Updated on June 23, 2022

Comments

  • Jindřich Mynarz
    Jindřich Mynarz almost 2 years

    I have a text which contains characters such as "\xaf", "\xbe", which, as I understand it from this question, are ASCII encoded characters.

    I want to convert them in Python to their UTF-8 equivalents. The usual string.encode("utf-8") throws UnicodeDecodeError. Is there some better way, e.g., with the codecs standard library?
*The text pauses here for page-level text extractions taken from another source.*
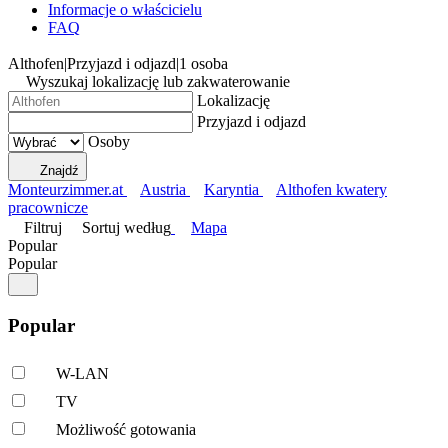
Informacje o właścicielu
FAQ
Althofen
|
Przyjazd i odjazd
|
1 osoba
Wyszukaj lokalizację lub zakwaterowanie
Lokalizację
Przyjazd i odjazd
Osoby
Znajdź
Monteurzimmer.at
Austria
Karyntia
Althofen kwatery
pracownicze
Filtruj
Sortuj według
Mapa
Popular
Popular
Popular
W-LAN
TV
Możliwość gotowania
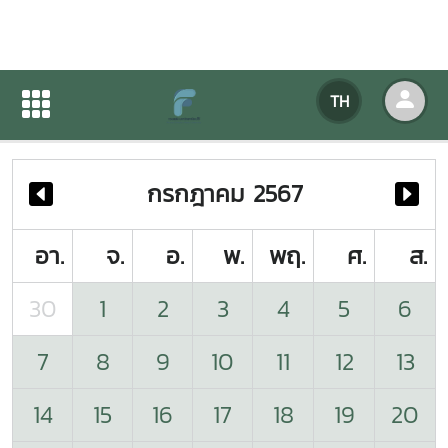
ปฏิทินกิจกรรมของหน่วยงาน
TH
หน้าแรก
ปฏิทินกิจกรรมของหน่วยงาน
กรกฎาคม 2567
อา.
จ.
อ.
พ.
พฤ.
ศ.
ส.
30
1
2
3
4
5
6
7
8
9
10
11
12
13
14
15
16
17
18
19
20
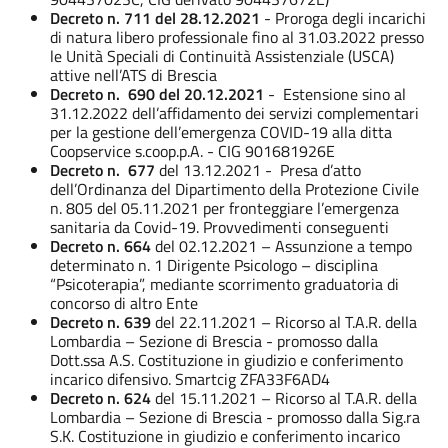
Decreto n. 711 del 28.12.2021
- Proroga degli incarichi
di natura libero professionale fino al 31.03.2022 presso
le Unità Speciali di Continuità Assistenziale (USCA)
attive nell’ATS di Brescia
Decreto n. 690
del 20.12.2021
- Estensione sino al
31.12.2022 dell’affidamento dei servizi complementari
per la gestione dell’emergenza COVID-19 alla ditta
Coopservice s.coop.p.A. - CIG 901681926E
Decreto n. 677
del 13.12.2021 - Presa d’atto
dell’Ordinanza del Dipartimento della Protezione Civile
n. 805 del 05.11.2021 per fronteggiare l’emergenza
sanitaria da Covid-19. Provvedimenti conseguenti
Decreto n. 664
del 02.12.2021 – Assunzione a tempo
determinato n. 1 Dirigente Psicologo – disciplina
“Psicoterapia”, mediante scorrimento graduatoria di
concorso di altro Ente
Decreto n. 639
del 22.11.2021 – Ricorso al T.A.R. della
Lombardia – Sezione di Brescia - promosso dalla
Dott.ssa A.S. Costituzione in giudizio e conferimento
incarico difensivo. Smartcig ZFA33F6AD4
Decreto n. 624
del 15.11.2021 – Ricorso al T.A.R. della
Lombardia – Sezione di Brescia - promosso dalla Sig.ra
S.K. Costituzione in giudizio e conferimento incarico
    Sample 200 characters here.

  • Tim Pietzcker
    Tim Pietzcker over 13 years
    That sample doesn't look like an encoded text to me, more like a proprietary format.
  • Jindřich Mynarz
    Jindřich Mynarz over 13 years
    It should be in the MARC format (loc.gov/marc). When I tried to detect its encoding with enca I got response saying that it's mostly UTF-8 interspersed with non-text characters.
  • Jindřich Mynarz
    Jindřich Mynarz over 13 years
    That's fine but the rest of the text is encoded as UTF-8 (at least this was reported by enca). So this procedure cannot be applied for the whole text.
  • Tim Pietzcker
    Tim Pietzcker over 13 years
    So it definitely is not a text format/encoding. This is not a problem you can solve with a correct encoding; you need a library that can read this "database". Something like this perhaps.
  • Jindřich Mynarz
    Jindřich Mynarz over 13 years
    Yes, I'm already using the pymarc library to parse the file. The problem is that it can't parse it correctly because of these characters (\xaf...). So I'm trying to repair the file before passing it to the parser.
  • Jindřich Mynarz
    Jindřich Mynarz about 13 years
    So the \xXY characters are in ISO-8859-1?
  • Jindřich Mynarz
    Jindřich Mynarz about 13 years
    Thanks, you're right the short sample I've provided is UTF-8. however (unfortunately) in the whole file, there are parts encoded in various other encodings (mostly windows-1250). I have solved this by trying to "string".decode() for the most common encodings and, if everything failed, guessing the encoding with the chardet library.